### GIVEN REQUEST A:
Rewrite the split-ring resonator article from "By forming them" up to and including "conventional rectangular waveguide.", substituting "vias" for "viaholes".
### GIVEN REQUEST B:
List every abbreviation in the split-ring resonator article that appears next to its full form in parentheses, and give that full form for each.

Split-Ring Resonators Add to SIW Bandpass Filter

As with metallic waveguides, SIW circuits with CSRR elements are capable of achieving high-quality-factor (high-Q) performance. By combining SIW technology with CSRR circuit elements, it is possible to build a low-profile planar bandpass filter on a single substrate with high-Q performance for radio front ends in broadband communication systems (Fig. 1).

CSRRs etched in the ground plane or conductor strip of a planar transmission media, such as microstrip or coplanar waveguide (CPW), provide a negative effective permittivity to the structure. In doing so, they preclude signal propagation and provide stopband behavior at the resonant frequency of the CSRR structure.¹

CSRRs have been proposed for the synthesis of negative permittivity and left-handed (LH) metamaterials in planar configurations.^1-3 CSRRs are the dual counterparts² of the split-ring resonators (SRRs) proposed by Pendry in 1999.⁴ CSSRs have been applied to the design of compact bandpass filters with high performance and controllable characteristics.^5-6

By forming them with SIW technology, it is possible to achieve excellent filter performance from small planar circuits. SIW transmission lines are created by forming two rows of metallized viaholes in a PCB substrate. The field distribution in a SIW transmission line is similar to that in a conventional rectangular waveguide.

### DATA EXTRACT:
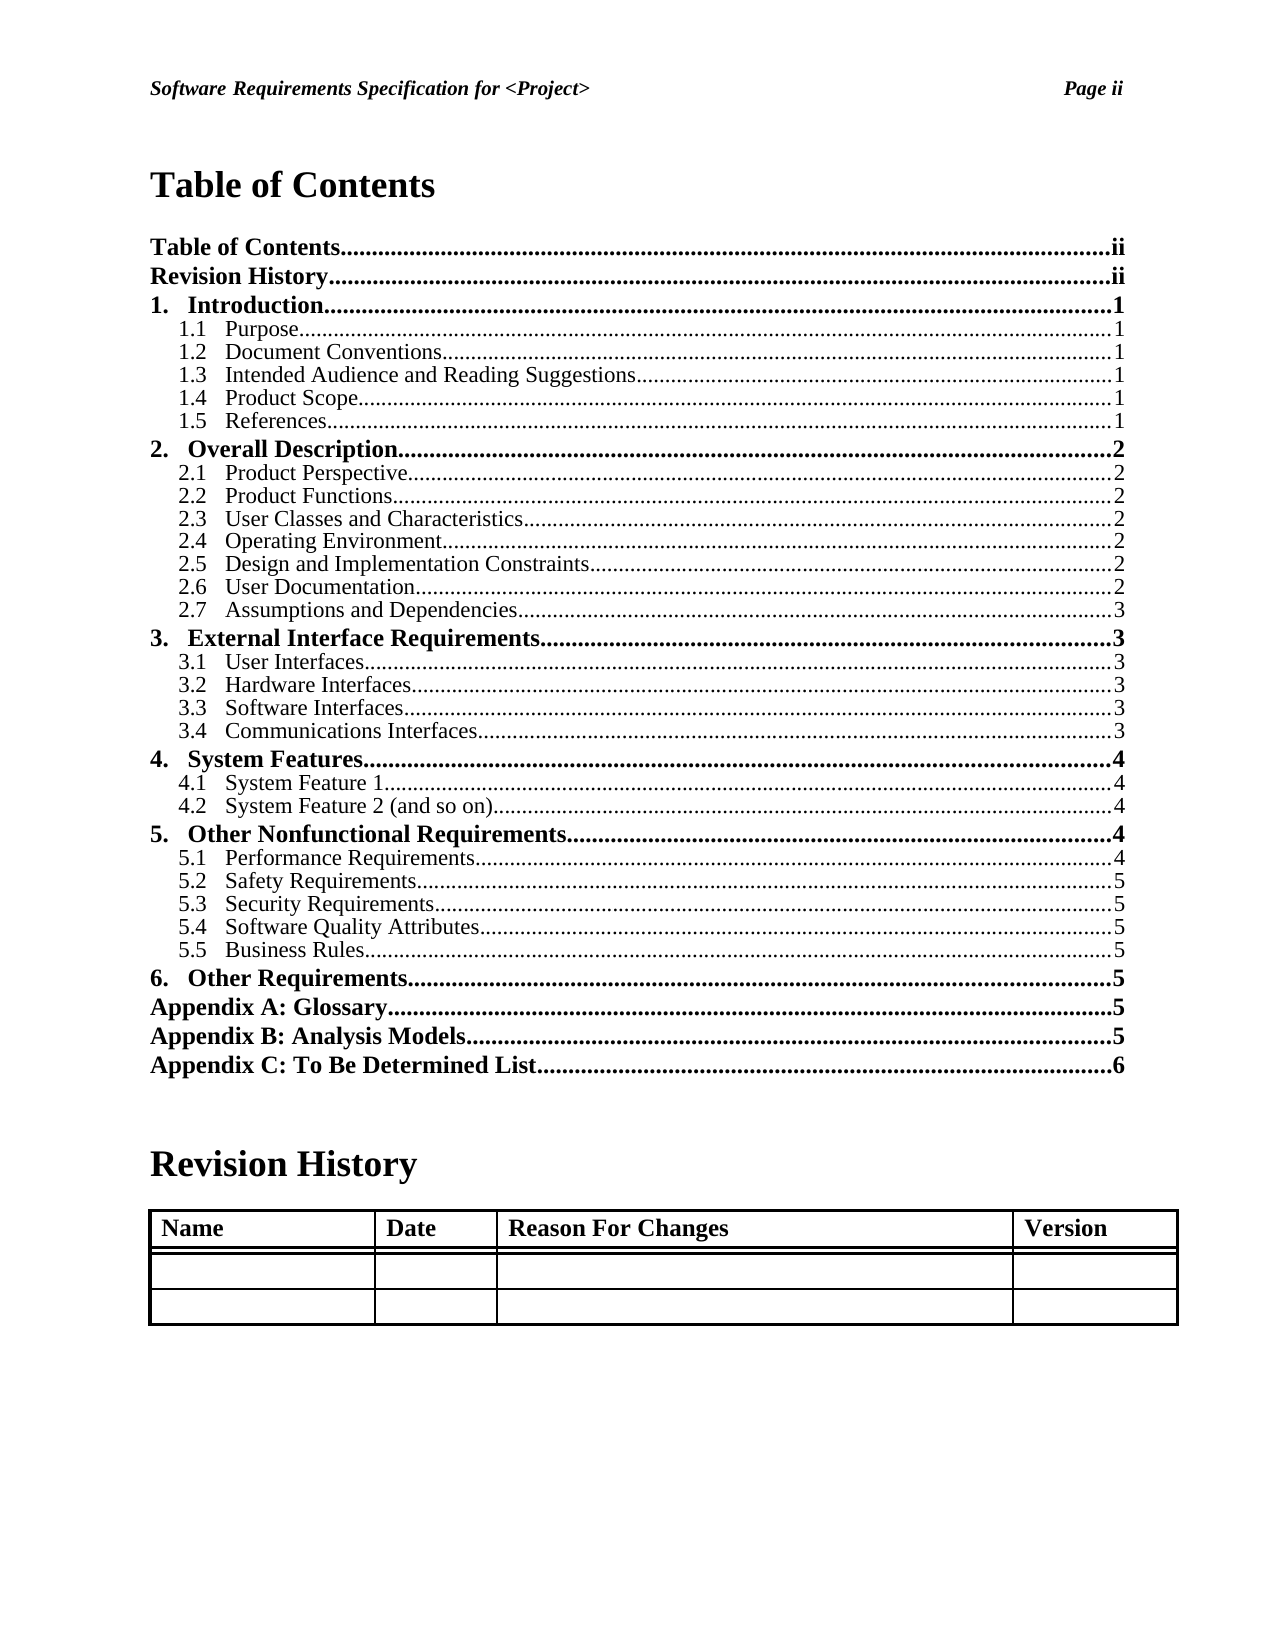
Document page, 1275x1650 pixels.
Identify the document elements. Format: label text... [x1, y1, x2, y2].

text 1. Introduction 1 [150, 295, 1125, 318]
text 6. Other Requirements 5 [150, 968, 1125, 991]
table_cell [1014, 1290, 1176, 1323]
text 4. System Features 4 [150, 749, 1125, 772]
text 2.1 Product Perspective 2 [178, 462, 1125, 485]
text 1.1 Purpose 1 [178, 318, 1125, 341]
table_header Version [1014, 1212, 1176, 1246]
text 5.3 Security Requirements 5 [178, 893, 1125, 916]
text Appendix A: Glossary 5 [150, 997, 1125, 1020]
text 3.3 Software Interfaces 3 [178, 697, 1125, 720]
text 4.2 System Feature 2 (and so on) 4 [178, 795, 1125, 818]
table_header Date [376, 1212, 496, 1246]
text 2. Overall Description 2 [150, 439, 1125, 462]
text 3.1 User Interfaces 3 [178, 651, 1125, 674]
table_header Name [152, 1212, 374, 1246]
text 3.2 Hardware Interfaces 3 [178, 674, 1125, 697]
table_cell [152, 1255, 374, 1288]
table_cell [376, 1290, 496, 1323]
text 2.7 Assumptions and Dependencies 3 [178, 599, 1125, 622]
text 1.2 Document Conventions 1 [178, 341, 1125, 364]
text 2.3 User Classes and Characteristics 2 [178, 508, 1125, 531]
table_cell [152, 1290, 374, 1323]
text 3. External Interface Requirements 3 [150, 628, 1125, 651]
text 5. Other Nonfunctional Requirements 4 [150, 824, 1125, 847]
text 5.4 Software Quality Attributes 5 [178, 916, 1125, 939]
table_cell [498, 1255, 1012, 1288]
table_header Reason For Changes [498, 1212, 1012, 1246]
text Appendix B: Analysis Models 5 [150, 1026, 1125, 1049]
text 1.3 Intended Audience and Reading Suggestions 1 [178, 364, 1125, 387]
text 3.4 Communications Interfaces 3 [178, 720, 1125, 743]
table_cell [1014, 1255, 1176, 1288]
table_cell [376, 1255, 496, 1288]
text 1.4 Product Scope 1 [178, 387, 1125, 410]
text 4.1 System Feature 1 4 [178, 772, 1125, 795]
text 1.5 References 1 [178, 410, 1125, 433]
text 2.2 Product Functions 2 [178, 485, 1125, 508]
text 2.5 Design and Implementation Constraints 2 [178, 553, 1125, 576]
text 5.1 Performance Requirements 4 [178, 847, 1125, 870]
table_cell [498, 1290, 1012, 1323]
text 2.4 Operating Environment 2 [178, 531, 1125, 553]
text 2.6 User Documentation 2 [178, 576, 1125, 599]
text Revision History [150, 1141, 1125, 1184]
text 5.2 Safety Requirements 5 [178, 870, 1125, 893]
text Appendix C: To Be Determined List 6 [150, 1056, 1125, 1078]
text Revision History ii [150, 266, 1125, 289]
text Table of Contents [150, 162, 1125, 206]
text 5.5 Business Rules 5 [178, 939, 1125, 962]
text Table of Contents ii [150, 237, 1125, 260]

### EXERCISE SOLUTION A:
By forming them with SIW technology, it is possible to achieve excellent filter performance from small planar circuits. SIW transmission lines are created by forming two rows of metallized vias in a PCB substrate. The field distribution in a SIW transmission line is similar to that in a conventional rectangular waveguide.

### EXERCISE SOLUTION B:
high-Q: high-quality-factor
CPW: coplanar waveguide
LH: left-handed
SRRs: split-ring resonators